Review of 3Some By Alison Jane Reid
Have you ever left the theatre after seeing a brilliant play, where the protagonists crawl ruthlessly under your skin, and then you begin to wonder, what might happen, if their lives and loves continued, long after the curtain has fallen?
3Some is a play that can do that. Three thirty somethings – Jenny, Paul and Rob meet at university and become inseparable. Jenny gets engaged to Paul and looks forward to a rose-tinted life of happy every after. Then, six months of living together go by, and her fiancee hasn’t come near her. They don’t have sex. It’s at this point she discovers the shocking truth. That her relationship is a sham of lies, sexual deceit, jealousy and longing, but not for her – her soulmate is gay and in love with their mutual best friend. He asked Jenny to marry him so that Rob couldn’t have her – a twisted act of revenge.
Gifford came to acting relatively late. At 28, the former hospital administrator from Brighton, was turned down by just about every major drama school in London for being ‘too old’, to study drama, despite being told she could definitely act. Being a force of nature sort of girl, she didn’t give up. Eventually, Gifford won a place at Middlesex University and four years on, 3Some is her first play.
Over coffee and Danish pastries at Le Pain Quotidien, she hints that the storyline isn’t fiction; it is based on real life. If Gifford is the real Jenny, she isn’t telling; but it does add an extra frisson to the unfolding chaos. The play hurtles to a cliffhanger after Paul lays bare his true sexuality. In a moment of insecurity, despair and abandon, Jenny entices the friends into a three-some, and then she runs off with Rob when, in a faux act of gallantry he declares ‘ if you were my girl – I wouldn’t leave you alone for five minutes’. Yes! It’s naughty, fun and deliciously messy, and the twists and turns make Eastenders look like a fairytale. It also leaves you wanting more.

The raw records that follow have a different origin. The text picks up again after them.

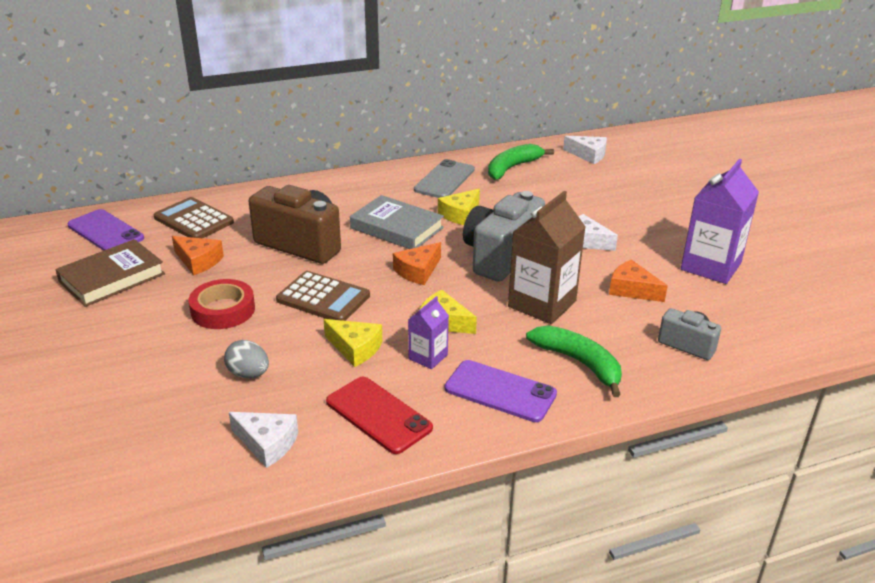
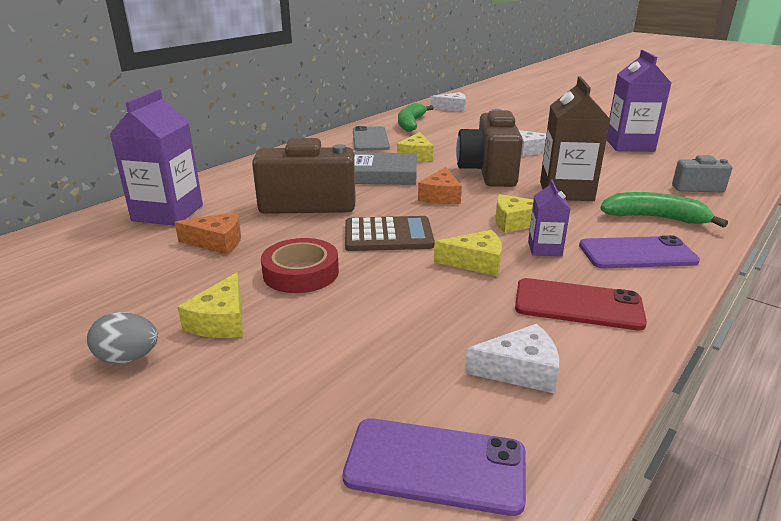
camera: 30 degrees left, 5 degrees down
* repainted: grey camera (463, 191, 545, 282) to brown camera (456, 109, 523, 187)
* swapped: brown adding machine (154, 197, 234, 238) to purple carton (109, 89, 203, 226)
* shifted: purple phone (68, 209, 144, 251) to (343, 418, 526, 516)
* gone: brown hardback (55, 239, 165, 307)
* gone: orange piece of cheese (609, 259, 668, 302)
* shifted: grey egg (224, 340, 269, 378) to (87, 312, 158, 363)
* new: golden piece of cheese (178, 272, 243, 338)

And that’s what Gifford and Carbrera deliver. In a first for a play, 3Some doesn’t stop when the curtain comes down. The action simply moves onto the web for a thoroughly addictive, will they or won’t, web-based soap, for people who don’t watch soaps. It is a brilliant idea. The misunderstandings, the regrets, the discarded g-strings, the naval gazing down the pub with mates and the tragic-comedy just keep coming. Gifford is a fizzing, fresh, audacious talent – and I can’t wait for the next instalment. It’s bound to be messy and sour-sweet.